Until now, Truste and rivals such as Symantec Corp. and VeriSign Inc. have focused on personal-computer websites. The companies offer seals of approval that customers place on their sites -- something like a Better Business Bureau certificate -- to show that consumers can safely shop there and share their personal information.
The growth of smartphones and mobile apps has attracted scammers, who once stuck mostly to PCs, said Maribel Lopez, founder of San Francisco-based Lopez Research LLC, which tracks the mobile industry. That includes phishers, who try to coax people into revealing personal information by making a message or website look like it came from a real company, such as a bank.
“The people that do malware, or phishing, haven’t been bothering with mobile to the same extent as they had with other PC platforms,” she said. “Well, all that’s changing now, because everyone has a mobile device, if not several.”
More than a third of Americans now access the Internet on their mobile phones, according to an October survey by the National Cyber Security Alliance and Symantec. Less than half of respondents said they felt very or somewhat safe. Almost a quarter said they used apps that track their location, and 12 percent regularly use their mobile phones for banking.
While Truste provides a seal of approval for an app’s privacy policies, it doesn’t offer a guarantee of security. That means a user’s credit card could still be stolen. It also isn’t alone in verifying that apps protect users. Apple Inc., which runs the biggest app store, does its own vetting of software developers.

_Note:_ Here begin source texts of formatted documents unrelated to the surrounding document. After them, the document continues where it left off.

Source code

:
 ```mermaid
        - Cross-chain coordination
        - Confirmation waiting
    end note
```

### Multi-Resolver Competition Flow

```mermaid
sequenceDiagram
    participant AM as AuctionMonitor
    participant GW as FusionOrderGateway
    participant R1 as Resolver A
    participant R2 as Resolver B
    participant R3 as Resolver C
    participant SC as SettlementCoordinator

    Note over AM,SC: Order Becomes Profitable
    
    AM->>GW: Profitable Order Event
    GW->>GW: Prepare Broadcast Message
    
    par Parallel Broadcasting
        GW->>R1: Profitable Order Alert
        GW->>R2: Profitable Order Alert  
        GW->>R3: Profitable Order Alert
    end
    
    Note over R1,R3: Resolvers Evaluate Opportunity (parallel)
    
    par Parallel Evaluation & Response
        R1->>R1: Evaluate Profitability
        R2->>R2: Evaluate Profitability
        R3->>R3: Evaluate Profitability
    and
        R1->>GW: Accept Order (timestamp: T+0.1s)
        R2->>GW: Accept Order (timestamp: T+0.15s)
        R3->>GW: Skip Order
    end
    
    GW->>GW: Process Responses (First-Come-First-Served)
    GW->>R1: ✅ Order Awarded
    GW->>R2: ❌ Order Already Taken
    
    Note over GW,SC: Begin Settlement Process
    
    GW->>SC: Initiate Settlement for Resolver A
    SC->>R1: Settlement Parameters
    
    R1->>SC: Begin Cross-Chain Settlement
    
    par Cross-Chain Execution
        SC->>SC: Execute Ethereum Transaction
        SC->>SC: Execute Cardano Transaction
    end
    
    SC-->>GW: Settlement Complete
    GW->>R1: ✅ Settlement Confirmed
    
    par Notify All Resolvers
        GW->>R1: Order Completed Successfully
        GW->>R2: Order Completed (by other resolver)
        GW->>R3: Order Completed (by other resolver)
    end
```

“We have a very thorough approval process and review every app,” said Natalie Harrison, a spokeswoman for Cupertino, California-based Apple. “We also check the identities of every developer and if we ever find anything malicious, the developer will be removed from the iPhone Developer Program and their apps can be removed from the App Store.”
Apple has more than 300,000 apps, and users have downloaded more than 7 billion of them to their iPhones, iPod Touches and iPads, Harrison said.

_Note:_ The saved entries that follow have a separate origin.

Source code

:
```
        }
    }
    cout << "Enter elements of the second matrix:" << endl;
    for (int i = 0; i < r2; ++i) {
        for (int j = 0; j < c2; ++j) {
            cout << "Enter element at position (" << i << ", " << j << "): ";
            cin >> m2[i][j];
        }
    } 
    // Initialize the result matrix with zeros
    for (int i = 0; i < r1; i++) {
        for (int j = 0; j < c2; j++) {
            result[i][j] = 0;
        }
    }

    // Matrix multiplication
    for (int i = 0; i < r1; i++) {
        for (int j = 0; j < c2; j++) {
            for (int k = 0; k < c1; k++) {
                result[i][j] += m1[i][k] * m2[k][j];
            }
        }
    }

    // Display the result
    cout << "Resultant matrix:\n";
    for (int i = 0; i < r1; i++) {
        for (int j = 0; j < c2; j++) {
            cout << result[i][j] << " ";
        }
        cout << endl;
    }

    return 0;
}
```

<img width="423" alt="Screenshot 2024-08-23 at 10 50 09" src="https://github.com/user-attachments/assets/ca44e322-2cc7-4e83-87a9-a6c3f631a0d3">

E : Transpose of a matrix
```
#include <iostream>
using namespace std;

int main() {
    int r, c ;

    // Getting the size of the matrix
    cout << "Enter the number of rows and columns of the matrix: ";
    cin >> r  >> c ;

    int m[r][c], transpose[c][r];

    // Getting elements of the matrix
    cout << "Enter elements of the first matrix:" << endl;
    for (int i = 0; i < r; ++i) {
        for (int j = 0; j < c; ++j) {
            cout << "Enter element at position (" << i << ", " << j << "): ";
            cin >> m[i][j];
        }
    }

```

Microsoft Corp. and Google Inc., which also run app stores, have their own approaches. Microsoft uses a multistep process that requires app publishers to get their identity verified, said Todd Brix, a senior director at the company. Then Microsoft reviews and tests the app for five days before publishing it.

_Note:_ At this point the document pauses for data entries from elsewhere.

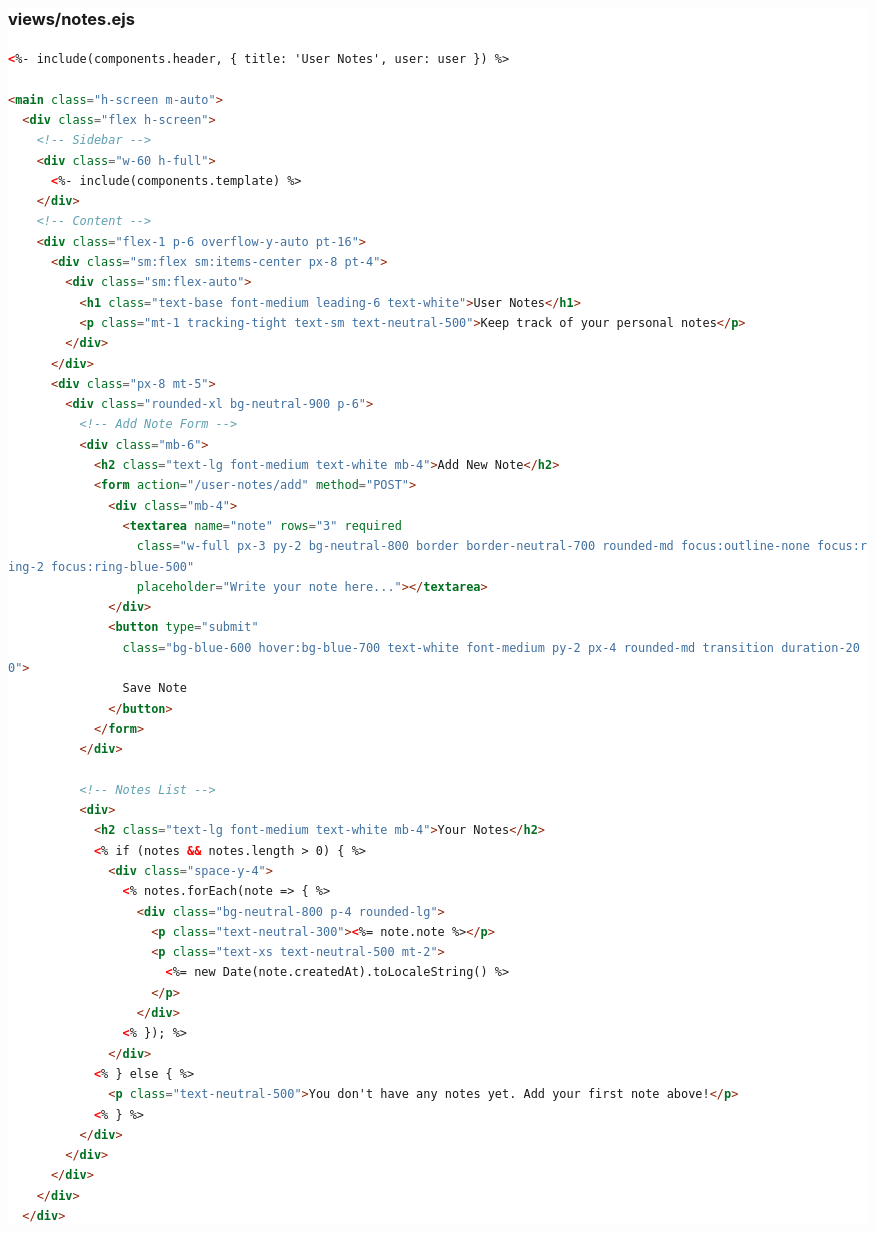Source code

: ### views/notes.ejs

```html
<%- include(components.header, { title: 'User Notes', user: user }) %>

<main class="h-screen m-auto">
  <div class="flex h-screen">
    <!-- Sidebar -->
    <div class="w-60 h-full">
      <%- include(components.template) %>
    </div>
    <!-- Content -->
    <div class="flex-1 p-6 overflow-y-auto pt-16">
      <div class="sm:flex sm:items-center px-8 pt-4">
        <div class="sm:flex-auto">
          <h1 class="text-base font-medium leading-6 text-white">User Notes</h1>
          <p class="mt-1 tracking-tight text-sm text-neutral-500">Keep track of your personal notes</p>
        </div>
      </div>
      <div class="px-8 mt-5">
        <div class="rounded-xl bg-neutral-900 p-6">
          <!-- Add Note Form -->
          <div class="mb-6">
            <h2 class="text-lg font-medium text-white mb-4">Add New Note</h2>
            <form action="/user-notes/add" method="POST">
              <div class="mb-4">
                <textarea name="note" rows="3" required
                  class="w-full px-3 py-2 bg-neutral-800 border border-neutral-700 rounded-md focus:outline-none focus:ring-2 focus:ring-blue-500"
                  placeholder="Write your note here..."></textarea>
              </div>
              <button type="submit"
                class="bg-blue-600 hover:bg-blue-700 text-white font-medium py-2 px-4 rounded-md transition duration-200">
                Save Note
              </button>
            </form>
          </div>

          <!-- Notes List -->
          <div>
            <h2 class="text-lg font-medium text-white mb-4">Your Notes</h2>
            <% if (notes && notes.length > 0) { %>
              <div class="space-y-4">
                <% notes.forEach(note => { %>
                  <div class="bg-neutral-800 p-4 rounded-lg">
                    <p class="text-neutral-300"><%= note.note %></p>
                    <p class="text-xs text-neutral-500 mt-2">
                      <%= new Date(note.createdAt).toLocaleString() %>
                    </p>
                  </div>
                <% }); %>
              </div>
            <% } else { %>
              <p class="text-neutral-500">You don't have any notes yet. Add your first note above!</p>
            <% } %>
          </div>
        </div>
      </div>
    </div>
  </div>
```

Symantec provides the identify verification and code-signing certificates for Microsoft, through a business it purchased from VeriSign this year for $1.28 billion.
“That’s what we believe is good practice,” said Tim Callan, head of Symantec’s trust-services product marketing. The store for Google’s Android apps doesn’t require that, he said.
“The Android platform allows what we call self-signed code,” meaning the app publishers themselves vouch for it, Callan said. That makes it more vulnerable to outside attacks, he said. “That is a bad model, an untrustworthy model.”
Randall Sarafa, a spokesman for Mountain View, California-based Google, declined to comment.
Certain types of apps are riskier than others, said Mandeep Khera, chief marketing officer of Santa Clara, California-based Cenzic Inc., a seller of security software for Web applications.
“It’s OK to play games,” he said. “But when you’re dealing with your personal finances, and very confidential information that hackers are drooling over, I would stay away from those applications for now.”
Some apps promise to scan programs on phones for potentially harmful software. Symantec’s Norton Mobile Security app, for instance, works with Android. The free program has been downloaded 40,000 times.
San Francisco-based Lookout Inc., which has raised more than $15 million since its founding a year ago, also offers such an app. It works on Android, BlackBerry and Windows Mobile phones. The company has more than 3 million registered users.
Truste may be able to carve out its own niche, so long as it can assure users that apps keep tight control over their personal information, said Chenxi Wang, an analyst at Cambridge, Massachusetts-based Forrester Research Inc.
“There is a value to be added there,” she said.
Babel, who was named CEO of Truste almost a year ago, came from VeriSign’s worldwide authentication services business. Truste will generate $10 million or more in revenue this year, he said.
The closely held company, which raised $12 million in funding in June, will continue to provide seals to websites. Prices for certification seals depend on the size of the organization, and can range from $500 to more than $100,000, Babel said. Truste has certified 3,000 websites.
“It helps people understand pretty clearly and quickly,” she said.